Abschlussfeiern in Kirchberg und Langnau
Im Kanton Bern haben an zwei Feierlichkeiten in Kirchberg und Langnau insgesamt 83 junge Schreinerinnen und Schreiner ihren Ausbildungsabschluss gefeiert. Im Saalbau Kirchberg wurden 33 Fähigkeitszeugnisse übergeben, im Tigersaal in Langnau feierten 50 Berufsleute ihren erfolgreichen Lehrabschluss.
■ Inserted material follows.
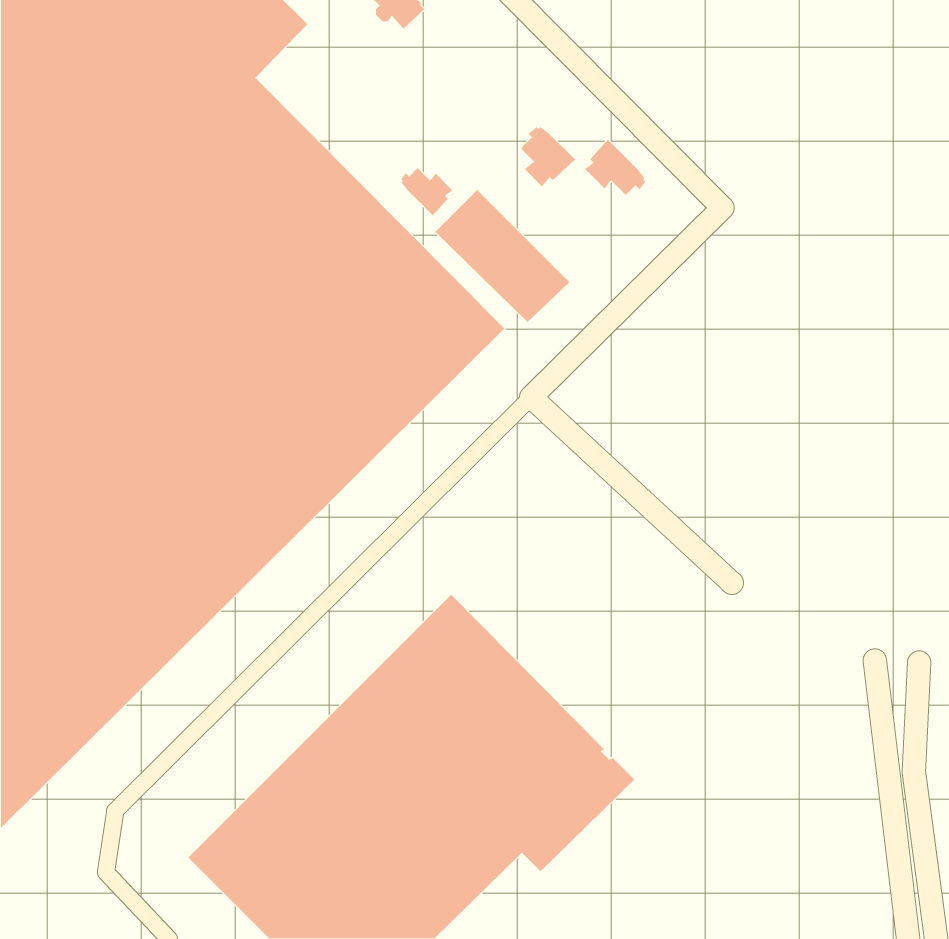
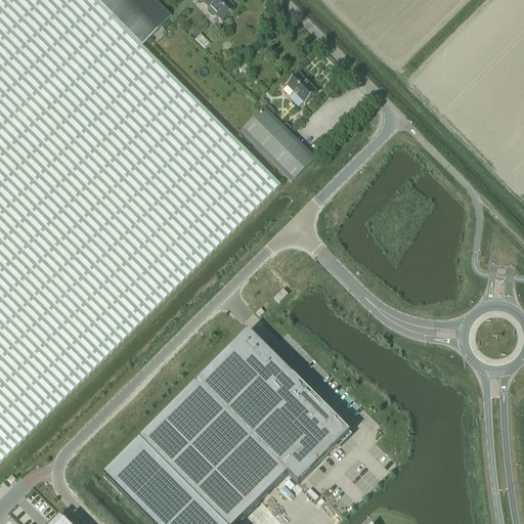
building: [584,139,646,196] -> none
building: [400,167,453,216] -> none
Prüfungsteile und Abschlussarbeiten
Das Qualifikationsverfahren umfasste die üblicherweise vorgesehenen Elemente: die praktische Teilprüfung im dritten Lehrjahr, die theoretische Schulprüfung sowie die individuelle praktische Arbeit (IPA). An den Feiern wurden die IPA-Projekte kurz vorgestellt und gaben Einblick in die Bandbreite handwerklicher Leistungen.
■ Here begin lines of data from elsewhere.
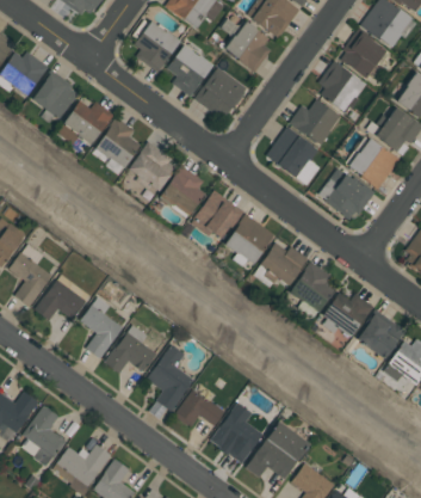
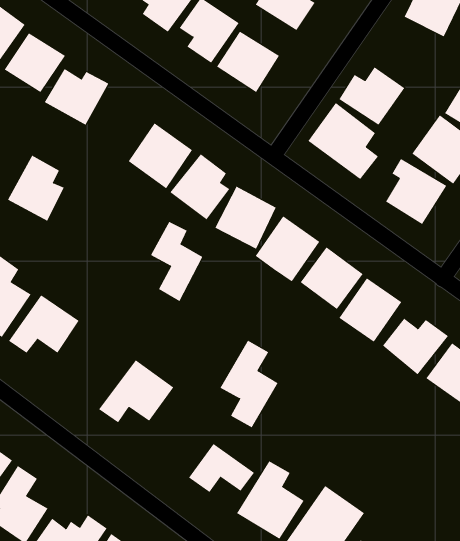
building: [314,61,365,111] -> none
building: [94,117,138,168] -> [7,155,64,222]
building: [80,297,120,359] -> [150,221,203,302]
building: [147,344,192,412] -> [219,340,278,428]

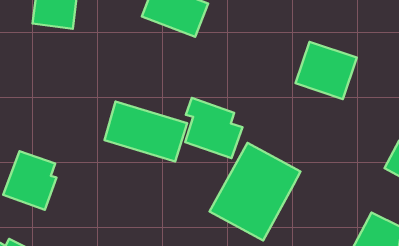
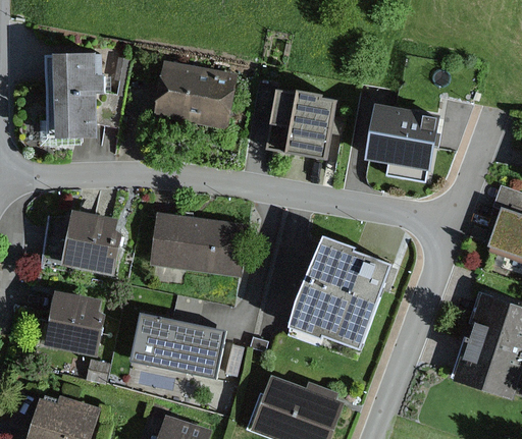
building: none -> [57,209,117,275]
building: [185,98,242,158] -> [275,92,345,156]
building: none -> [128,313,220,376]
- Gezeigte Arbeiten: Sideboards, Kleiderschränke, Garderoben, Schreibtische sowie Bar- und Beamermöbel
- Spezialanfertigungen: ein rundes Möbelstück mit gedrechselten Elementen
- Weitere Einbauten: Haustüren, Küchen und eine Ladetheke
Worte des Verbandspräsidenten und Bedeutung für die Berufslaufbahn
Verbandspräsident Beat Fankhauser hob in seiner Ansprache die Entwicklung der Lernenden während der Lehrzeit hervor — vom unsicheren Einstieg bis zu wachsender Routine und Selbstvertrauen. Er wies auf die veränderte Verantwortung hin, die mit dem Abschluss verbunden ist.
„Mit dem Lehrabschluss beginne nun ein neuer Abschnitt mit mehr Eigenverantwortung und beruflichen Perspektiven.“
Konkrete lokale Auswirkungen
Für Betriebe im Kanton Bern bedeutet der Berufsnachwuchs eine unmittelbare Stärkung der regionalen Wertschöpfung im Holz- und Möbelbereich. Die Bandbreite der präsentierten Arbeiten zeigt, dass die Absolventinnen und Absolventen sowohl für Serienarbeiten wie auch für individuelle Einbauten qualifiziert sind. Das hat Folgen für Auftraggeberinnen und Auftraggeber in Haushalt, Gewerbe und öffentlicher Hand: Kurz- bis mittelfristig stehen vermehrt Fachkräfte für Innenausbau, Küchenmontage, Türen- und Ladeneinbauten zur Verfügung.
Ausgewählte Abschlüsse (Auszug)
Aus den vorliegenden Abschlusslisten sind mehrere Namen und Ausbildungsbetriebe aus dem Kanton sichtbar. Die Nennung einzelner Absolventinnen und Absolventen unterstreicht die Verankerung der Ausbildung in zahlreichen regionalen Betrieben.
| Ort | Anzahl Abschlüsse |
|---|---|
| Kirchberg (Saalbau) | 33 |
| Langnau (Tigersaal) | 50 |
Beispiele aus der Abschlussliste (Auszug): Langenthal Zingg Lukas (Bolligen, Tschaggelar Bau- und Möbelschreinerei GmbH, Bern); Amacher Shelly (Thun, Team Graf AG, Münsingen); Glauser Selina (Oberburg, Grunder AG, Utzigen); Högger Lino (Worb, Stucki Küchen AG, Rüfenacht) und weitere. Die vollständige Liste liegt den zuständigen Lehrbetrieben und der Berufsfachschule vor.
Ausblick
Der Lehrabschluss markiert für viele nun den Übergang in mehr eigenverantwortliche Tätigkeiten oder in weiterführende Qualifikationen. Für die Kantonsbevölkerung bedeutet dies verlässlichen Nachwuchs in einem Handwerkszweig, der in Bau, Innenausbau und Möbelherstellung weiter gefragt bleibt. Die präsentierten Projekte zeigen, dass die Ausbildung sowohl traditionelle Techniken wie Drechseln als auch aktuelle Einbaulösungen abdeckt — ein Plus für regionale Auftraggeberinnen und Auftraggeber.